=== SOURCE PASSAGE ===

Fullenwider v. Ferguson

70 S.W. 222 | Tex. App. | 1902

A league and labor of land was granted by the Republic of Texas to John Thomas, who contracted with James McCown and John M. Wade to locate the same. The location was made in 1839 on land which was situated in what was then Robertson County. About five acres of the land is situated in what is now Navarro County, and the remainder in what is now Freestone County. The last named county was a part of Limestone County from some time prior to 1849 until 1851, the date of its organization. On December 12, 1843, John Thomas deeded the west half of his said survey to McCown and Wade in undivided equal shares. This deed was recorded in Freestone County in 1871. On December 21, 1843, Wade deeded the land conveyed to him by Thomas to E.J. Arnold. This deed was never recorded. In 1845 patent to the entire survey was issued to Thomas. In 1846 the two deeds mentioned were surrendered by the grantees therein, and in lieu thereof two other deeds were made by Thomas, one to McCown for the south half of the west half of said survey, and the other to Arnold for the north half of the west half of said survey. The deed to Arnold was recorded in 1849 in Limestone County. The records of that county were destroyed by fire in 1873, and the said deed was never restored to record in said county, but was recorded in Navarro County in 1884, and in Freestone County in 1899. The appellants, who are the heirs and vendees of the heirs of Arnold, brought this suit in the District Court of Navarro County in 1901, in the form of an action of trespass to try title, against the appellees, who are the vendees of the heirs of Wade, to recover 851 acres off the north end of the north half of the west half of the Thomas survey. The *157 appellees purchased the land in controversy from the Wade heirs in 1896, and at the same time took conveyances from McCown's heirs to whatever interest they had in the said land. They bought in good faith and paid a valuable consideration without having actual notice of either of the conveyances to Arnold. The case was tried before the court without a jury and judgment was rendered in favor of the defendants, and the plaintiffs have appealed.

=== INFORMATION SUPPLIED ===

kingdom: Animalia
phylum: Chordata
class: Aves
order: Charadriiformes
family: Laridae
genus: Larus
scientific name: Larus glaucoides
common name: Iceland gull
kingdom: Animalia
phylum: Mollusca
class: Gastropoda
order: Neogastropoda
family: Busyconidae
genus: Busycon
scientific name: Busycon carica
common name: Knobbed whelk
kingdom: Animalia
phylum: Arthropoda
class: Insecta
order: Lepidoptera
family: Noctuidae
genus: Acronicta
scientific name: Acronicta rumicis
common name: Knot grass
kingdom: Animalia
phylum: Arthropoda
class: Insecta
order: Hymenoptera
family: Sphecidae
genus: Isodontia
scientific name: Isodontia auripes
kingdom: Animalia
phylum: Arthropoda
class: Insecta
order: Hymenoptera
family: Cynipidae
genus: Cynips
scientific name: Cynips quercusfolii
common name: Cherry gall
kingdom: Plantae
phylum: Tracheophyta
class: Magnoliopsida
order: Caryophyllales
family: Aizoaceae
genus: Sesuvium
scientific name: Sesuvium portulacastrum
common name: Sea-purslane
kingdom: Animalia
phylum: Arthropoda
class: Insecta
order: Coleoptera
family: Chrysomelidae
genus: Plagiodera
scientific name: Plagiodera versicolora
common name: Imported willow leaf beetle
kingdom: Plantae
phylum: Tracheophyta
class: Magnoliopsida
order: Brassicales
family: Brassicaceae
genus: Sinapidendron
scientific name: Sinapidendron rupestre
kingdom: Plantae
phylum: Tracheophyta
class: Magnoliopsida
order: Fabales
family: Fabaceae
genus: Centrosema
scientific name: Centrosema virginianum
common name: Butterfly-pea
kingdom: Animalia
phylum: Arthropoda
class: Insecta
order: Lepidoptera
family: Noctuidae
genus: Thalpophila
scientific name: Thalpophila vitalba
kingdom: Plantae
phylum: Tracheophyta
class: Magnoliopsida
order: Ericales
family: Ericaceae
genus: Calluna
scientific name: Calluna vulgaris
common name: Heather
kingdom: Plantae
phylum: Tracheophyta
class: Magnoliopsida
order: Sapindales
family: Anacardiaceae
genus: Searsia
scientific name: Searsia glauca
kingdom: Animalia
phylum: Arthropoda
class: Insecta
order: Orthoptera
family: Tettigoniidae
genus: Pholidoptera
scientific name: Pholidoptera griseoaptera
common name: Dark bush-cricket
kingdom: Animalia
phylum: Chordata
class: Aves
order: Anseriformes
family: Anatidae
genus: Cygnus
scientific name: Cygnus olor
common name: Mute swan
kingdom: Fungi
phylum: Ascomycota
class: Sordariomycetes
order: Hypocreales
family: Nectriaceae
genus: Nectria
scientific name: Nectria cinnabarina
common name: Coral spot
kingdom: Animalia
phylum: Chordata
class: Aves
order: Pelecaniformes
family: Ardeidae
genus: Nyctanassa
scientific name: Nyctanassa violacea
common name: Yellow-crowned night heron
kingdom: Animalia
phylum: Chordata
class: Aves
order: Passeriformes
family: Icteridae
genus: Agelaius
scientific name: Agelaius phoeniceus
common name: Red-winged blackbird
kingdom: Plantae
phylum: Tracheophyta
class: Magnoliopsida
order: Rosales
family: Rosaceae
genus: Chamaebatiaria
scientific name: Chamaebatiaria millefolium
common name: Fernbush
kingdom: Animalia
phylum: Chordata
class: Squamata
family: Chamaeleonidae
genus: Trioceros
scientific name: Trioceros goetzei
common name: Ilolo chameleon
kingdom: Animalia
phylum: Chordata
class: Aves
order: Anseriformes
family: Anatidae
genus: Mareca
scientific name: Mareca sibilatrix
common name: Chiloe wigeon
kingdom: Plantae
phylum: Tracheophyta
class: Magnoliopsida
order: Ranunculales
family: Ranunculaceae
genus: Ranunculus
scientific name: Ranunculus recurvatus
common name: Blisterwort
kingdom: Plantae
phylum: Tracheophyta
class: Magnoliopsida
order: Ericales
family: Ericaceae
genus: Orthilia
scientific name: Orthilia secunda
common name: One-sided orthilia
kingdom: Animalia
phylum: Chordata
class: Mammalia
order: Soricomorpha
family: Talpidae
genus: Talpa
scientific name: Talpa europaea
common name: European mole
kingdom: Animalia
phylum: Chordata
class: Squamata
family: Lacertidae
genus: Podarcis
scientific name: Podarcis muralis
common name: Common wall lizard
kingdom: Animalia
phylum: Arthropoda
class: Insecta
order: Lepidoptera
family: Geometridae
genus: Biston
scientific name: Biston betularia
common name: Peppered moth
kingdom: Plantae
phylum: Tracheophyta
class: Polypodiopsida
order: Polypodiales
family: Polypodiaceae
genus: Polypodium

===

EXERCISE A: Translate this sentence from the Fullenwider v. Ferguson case into Spanish: "The records of that county were destroyed by fire in 1873, and the said deed was never restored to record in said county, but was recorded in Navarro County in 1884, and in Freestone County in 1899."
EXERCISE B: Condense the paragraph of the Fullenwider v. Ferguson case that begins "A league and labor of land" into a bulleted list of its main facts.

FULL OUTPUT A: Los registros de ese condado fueron destruidos por un incendio en 1873, y dicha escritura nunca fue restituida al registro en dicho condado, pero fue registrada en el condado de Navarro en 1884 y en el condado de Freestone en 1899.

FULL OUTPUT B:
- The Republic of Texas granted a league and labor of land to John Thomas. He contracted with James McCown and John M. Wade to locate it.
- The land was located in 1839 in what was then Robertson County. About five acres now lie in Navarro County and the rest in Freestone County, which was part of Limestone County until 1851.
- On December 12, 1843, Thomas deeded the west half of the survey to McCown and Wade in undivided equal shares. That deed was recorded in Freestone County in 1871.
- On December 21, 1843, Wade deeded his share to E.J. Arnold. That deed was never recorded.
- In 1845, Thomas received a patent to the entire survey.
- In 1846, the two earlier deeds were surrendered and replaced by two new deeds from Thomas:
  - one to McCown for the south half of the west half
  - one to Arnold for the north half of the west half
- Arnold's deed was recorded in Limestone County in 1849. Those records burned in 1873, and the deed was never restored to record there. It was later recorded in Navarro County in 1884 and in Freestone County in 1899.
- In 1901, Arnold's heirs and their vendees sued the vendees of Wade's heirs in Navarro County District Court. It was an action of trespass to try title for 851 acres off the north end of the north half of the west half.
- In 1896, the defendants bought the land from Wade's heirs and took conveyances from McCown's heirs. They acted in good faith, paid valuable consideration, and had no actual notice of the conveyances to Arnold.
- The court tried the case without a jury and ruled for the defendants. The plaintiffs appealed.